Despite being two and half months late filing their Record for the upcoming hearing [the Judicial Review Rules state that the Respondent is supposed to serve a Record and Factum on the Applicant one month from the date that the Applicant serves a Record and Factum on the Respondent, which should have been May 15], I only received their documents in early July. They are indeed seeking to have my case dismissed on the basis that I don’t have legal standing to bring the matter forward, and they are also seeking costs.
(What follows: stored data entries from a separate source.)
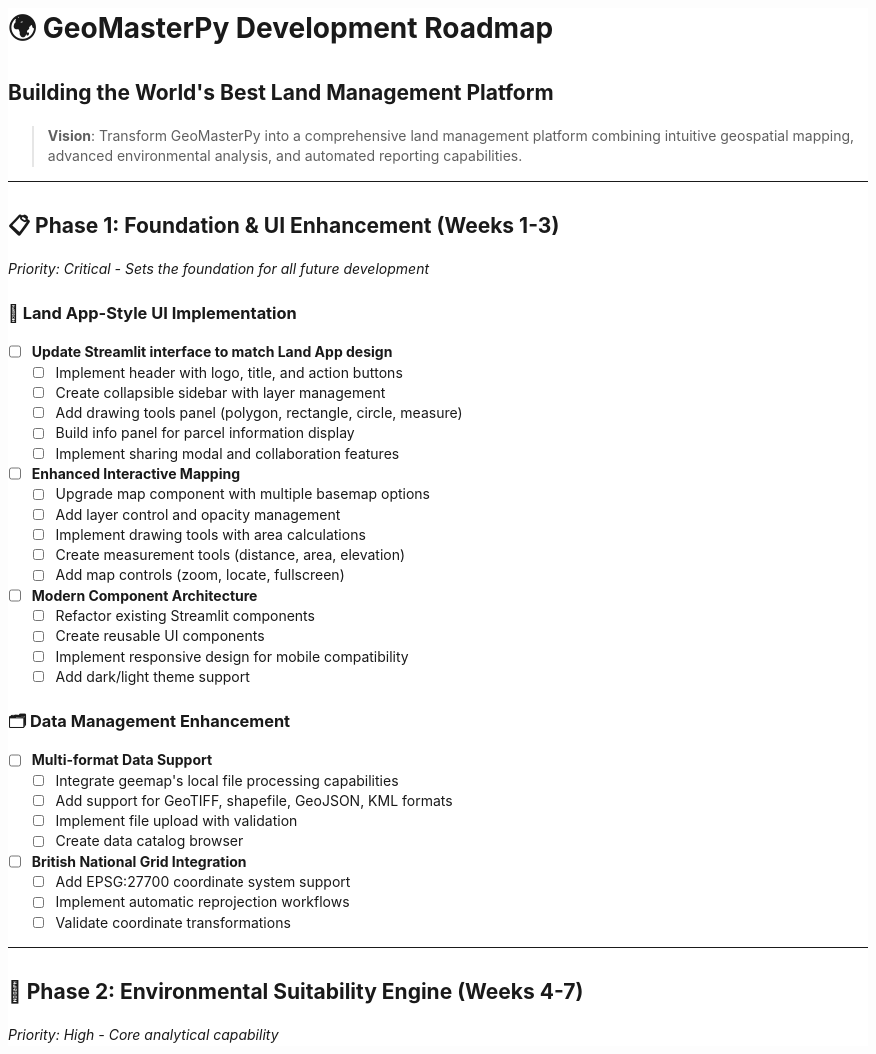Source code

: # 🌍 GeoMasterPy Development Roadmap
## Building the World's Best Land Management Platform

> **Vision**: Transform GeoMasterPy into a comprehensive land management platform combining intuitive geospatial mapping, advanced environmental analysis, and automated reporting capabilities.

---

## 📋 **Phase 1: Foundation & UI Enhancement** (Weeks 1-3)
*Priority: Critical - Sets the foundation for all future development*

### 🎨 **Land App-Style UI Implementation**
- [ ] **Update Streamlit interface to match Land App design**
  - [ ] Implement header with logo, title, and action buttons
  - [ ] Create collapsible sidebar with layer management
  - [ ] Add drawing tools panel (polygon, rectangle, circle, measure)
  - [ ] Build info panel for parcel information display
  - [ ] Implement sharing modal and collaboration features
  
- [ ] **Enhanced Interactive Mapping**
  - [ ] Upgrade map component with multiple basemap options
  - [ ] Add layer control and opacity management
  - [ ] Implement drawing tools with area calculations
  - [ ] Create measurement tools (distance, area, elevation)
  - [ ] Add map controls (zoom, locate, fullscreen)

- [ ] **Modern Component Architecture**
  - [ ] Refactor existing Streamlit components
  - [ ] Create reusable UI components
  - [ ] Implement responsive design for mobile compatibility
  - [ ] Add dark/light theme support

### 🗂️ **Data Management Enhancement**
- [ ] **Multi-format Data Support**
  - [ ] Integrate geemap's local file processing capabilities
  - [ ] Add support for GeoTIFF, shapefile, GeoJSON, KML formats
  - [ ] Implement file upload with validation
  - [ ] Create data catalog browser

- [ ] **British National Grid Integration**
  - [ ] Add EPSG:27700 coordinate system support
  - [ ] Implement automatic reprojection workflows
  - [ ] Validate coordinate transformations

---

## 🌱 **Phase 2: Environmental Suitability Engine** (Weeks 4-7)
*Priority: High - Core analytical capability*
Last Friday afternoon I had a conference call with the judge handling this case (Hon. Nancy Key) and the lawyer representing the Minister of Health. The judge offered me the choice to postpone the hearing, given the very late date the Minister filed his documents; however, I decided to proceed as scheduled, as long as the judge would permit me to file some additional documents in support of my case, which she allowed. I served new documents on the Minister and filed them with the court this morning.
I have scanned and uploaded the PEI Government Application Record Index and Factum for those of you who may be interested. As Judge Key explained during the conference call, when the hearing begins at 9:30am Monday morning (July 18) the first issue to be argued will be my “standing.” After both sides present arguments for and against standing, Judge Key will retire to chambers to deliberate and make her ruling, which she will then report back to us at some point later in the day (she indicated it might be an hour, or it might be longer). If the ruling is that I don’t have standing, the case is over; if the ruling is that I do have standing, then we will immediately move on to consider the arguments and issues which I raised in my Factum, along with the issues and arguments raised by the Minister of Health.
The hearing is open to the public, so I am hoping supporters will show up. If you are a person of faith, please pray that I will be given the grace to present the very best case possible on behalf of the unborn; and perhaps even more importantly, that God will give Judge Key the clarity of mind and courage of heart to deliver rulings that will respect and defend the right to life of unborn children.